Jesus Cristo já não é apenas o “porta-voz” da ordem divina: Ele é a própria ordem divina que se apresenta, curando e reintegrando a ordem humana na sua origem e sentido. Daí por diante, nenhuma ordem local, nenhuma sociedade historicamente dada terá mais o direito de encarnar, por si, a verdade. Todas sabem que “verdade” e “comunidade” não são termos mutuamente conversíveis. Todas sabem que são mortais, reflexos transitórios da verdade imortal que as gera e suprime. Reinos, principados, repúblicas cedem às injunções da ordem invisível e, humildemente, buscam modelar-se por ela.
Há entre esses quatro grandes momentos — o teatro grego, a filosofia, a lei mosaica e o nascimento de Cristo — uma convergência tão patente, que negá-la seria recusar a própria base de nossas vidas: pois tudo o que somos e fazemos, desde então, se funda no reconhecimento de uma verdade universal que transcende as pretensões das comunidades históricas e jamais é conhecida por completo. Tudo: ciência, moral, direito, liberdade, dignidade e valor da existência. Essa verdade, que começa por se insinuar obscuramente nos enredos dos dramaturgos e termina por iluminar a Terra inteira como presença do Logos encarnado, é, para nós, tudo. Nela “vivemos, nos movemos e somos”, dirá o Apóstolo. Sem ela, somos apenas a tribo cega que, do fundo da caverna, se autoproclama o único Sol.

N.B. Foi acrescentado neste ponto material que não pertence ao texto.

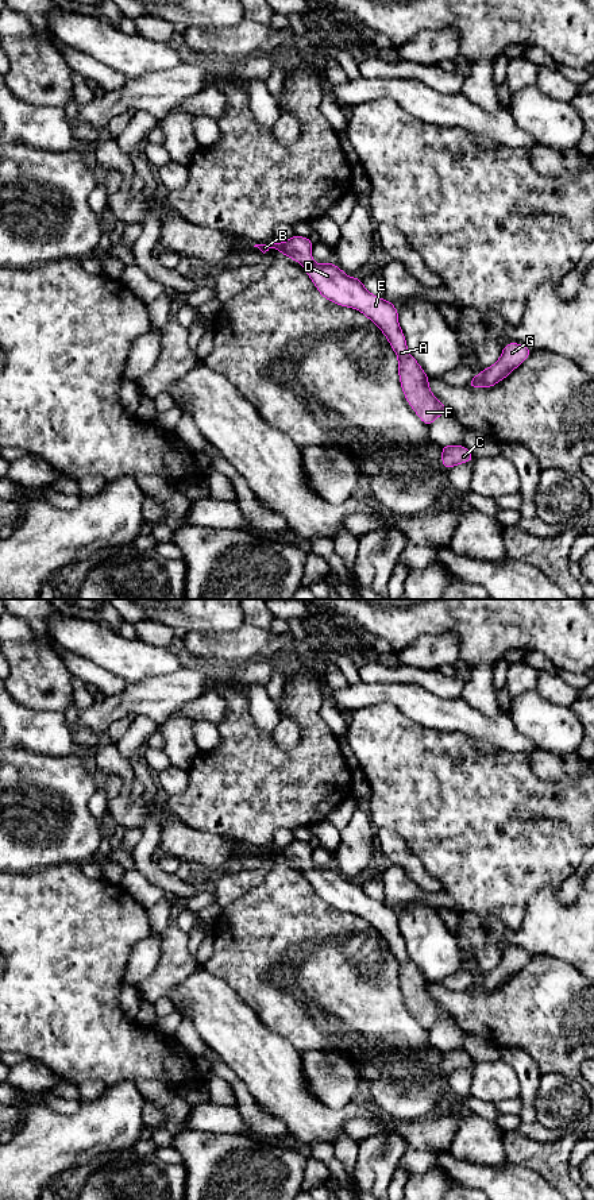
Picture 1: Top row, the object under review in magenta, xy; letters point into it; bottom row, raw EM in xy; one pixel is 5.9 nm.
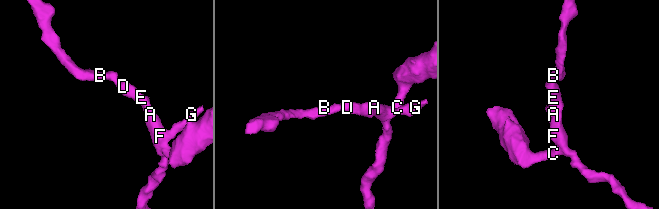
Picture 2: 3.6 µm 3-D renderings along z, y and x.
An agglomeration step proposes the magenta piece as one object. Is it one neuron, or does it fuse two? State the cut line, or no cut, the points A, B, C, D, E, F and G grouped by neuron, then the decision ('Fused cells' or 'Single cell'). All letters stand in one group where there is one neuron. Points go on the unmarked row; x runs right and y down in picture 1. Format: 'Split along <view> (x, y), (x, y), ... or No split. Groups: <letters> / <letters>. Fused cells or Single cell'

Mas, hoje em dia, essa ilusão arrogante volta a imperar. Doutores e príncipes, escribas e fariseus, ricos e pobres, cardeais e comissários do povo negam toda verdade superior às suas autoridades reunidas e proclamam o reinado absoluto do “consenso”. Sua vontade é lei. A cada geração, o apelo da ordem universal torna-se mais inaudível, cada nova sociedade faz da sua assembléia o topo e o limite da consciência possível. Tudo o que esteja para além da assembléia é “o outro”, é erro, ilusão, rebelião odiosa. Assim decretaram o nazismo, o fascismo e o socialismo. A própria democracia, enfeitiçada por eles, esquece o legado grego, judaico e cristão que a originou e condena às trevas exteriores tudo o que fuja ao “consenso”. Passados dois milênios do nascimento de Cristo, voltamos à vivência tribal da verdade como identidade do “nós” contra “eles”. É o que Carl Schmitt chamava “política”.
Por isto, neste Natal de 2002, minha prece é: Por cima de todos os “consensos”, Senhor, concede-nos o dom de buscar, amar e obedecer à Tua verdade.